**TASK INSTRUCTIONS:**
Give back, character for character, the line that includes "efficitur. Mauris a accum" and all lines beneath it in the data.

**INPUT:**
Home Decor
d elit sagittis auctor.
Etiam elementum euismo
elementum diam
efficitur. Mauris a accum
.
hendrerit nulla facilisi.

**EXERCISE RESULT:**
efficitur. Mauris a accum
.
hendrerit nulla facilisi.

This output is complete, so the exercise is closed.